I wrote this several years ago. It is once again spring and once again the same thoughts and feelings are prompted by the season. In hopes this may touch someone who needs to read these words, to know they are not alone in struggling with this particular type of loss, I am posting it again.
I admit that while spring is in many ways my favorite time of year, I'm especially fragile when the world is turning green and the sun is circling higher in the sky. Anniversary reactions are at the same time predictable and uncontrollable, catching us at unexpected moments and bearing down with fresh grief over losses which we like to believe were dealt with long ago. Apparently, grief knows no time constraints and the heart is capable of reliving the worst blows with agonizing clarity. Or so it has been for me much of my life.
In May of 1957, my father, a beautiful, gifted and brilliant young man of thirty with what might have been a lifetime of creative endeavor ahead of him, ended his life, forever changing the color of the world for those he left behind. Every year since, no matter my age or situation, when winter begins to give over to spring, my spirit is revisited by that tragedy.

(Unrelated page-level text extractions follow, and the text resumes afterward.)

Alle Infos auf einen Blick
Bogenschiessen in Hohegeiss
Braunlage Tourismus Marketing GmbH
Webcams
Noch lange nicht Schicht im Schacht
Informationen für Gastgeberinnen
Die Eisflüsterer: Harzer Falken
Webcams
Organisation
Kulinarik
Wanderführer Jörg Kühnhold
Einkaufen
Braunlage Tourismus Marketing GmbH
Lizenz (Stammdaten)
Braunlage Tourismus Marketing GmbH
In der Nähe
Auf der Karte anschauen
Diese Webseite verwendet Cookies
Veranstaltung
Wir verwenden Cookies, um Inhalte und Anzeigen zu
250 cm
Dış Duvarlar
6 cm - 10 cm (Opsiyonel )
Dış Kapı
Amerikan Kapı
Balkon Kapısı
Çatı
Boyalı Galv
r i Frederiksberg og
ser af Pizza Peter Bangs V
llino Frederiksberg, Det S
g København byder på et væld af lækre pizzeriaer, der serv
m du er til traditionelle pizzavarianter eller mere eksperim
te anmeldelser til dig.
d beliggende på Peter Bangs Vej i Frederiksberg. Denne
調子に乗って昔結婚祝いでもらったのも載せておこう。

For many of those years, I've tried to tell myself the time for grieving has long since passed. I may be able to convince my conscious mind of that fact, but my heart has yet to comply. Something as simple as the sight of budding tree branches, or the scent of a warm breeze can trigger the need to shed a few tears and acknowledge the sorrow, no matter how much time has taught me about moving on. I've learned it's best to give in and allow myself to grieve yet again. Comfort always follows, and for another year I am the survivor I worked so hard to become.

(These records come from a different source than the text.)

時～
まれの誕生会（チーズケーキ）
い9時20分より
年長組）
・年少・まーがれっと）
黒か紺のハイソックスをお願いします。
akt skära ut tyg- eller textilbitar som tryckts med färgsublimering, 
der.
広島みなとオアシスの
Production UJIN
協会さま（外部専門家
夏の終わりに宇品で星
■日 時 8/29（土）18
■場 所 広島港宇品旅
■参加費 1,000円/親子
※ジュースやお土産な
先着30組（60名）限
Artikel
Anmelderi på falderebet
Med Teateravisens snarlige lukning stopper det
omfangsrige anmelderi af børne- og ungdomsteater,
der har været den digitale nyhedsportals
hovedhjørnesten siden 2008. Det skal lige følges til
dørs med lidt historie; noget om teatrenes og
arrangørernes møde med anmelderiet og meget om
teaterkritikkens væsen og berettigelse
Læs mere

Much has been written and discussed about the unique position of children who survive a parental suicide. Anger, guilt and a lack of closure have been acknowledged as our legacy. Many of us have endured our own battles with depression and even attempted to end our own lives, whether driven by our genetic heritage or by our history. Regardless of how much has been resolved in countless therapy sessions and support groups, I believe most of us continue to seek some way to lovingly remember without also reliving the years of suffering set in motion by that one fateful act. The search may be endless, a circle forever leading back to unanswered questions and or to answers that can never provide the comfort we long for. After over fifty years, I remain hopeful of one day telling the story of my father's life without prefacing the conversation with the story of his death.
My anniversary is almost past. In a another week or so, the weight on my spirit will lift, I'll breathe the spring air more easily and find joy in planting my garden. As I do every year, I will tuck away the memories, accepting them once again as part of a past I can not change. I have no doubt that as has happened so many times, in the next twelve months I'll meet others sharing this journey, and we will talk about our losses and our survival. And just as surely, for a few days next spring, grief will once again come wafting on the first warm breeze, a reminder not only of what I lost, but of what I have survived.
Thank you Karen for sharing such a beautiful and touching piece on your very personal experience of grief. Thinking of you.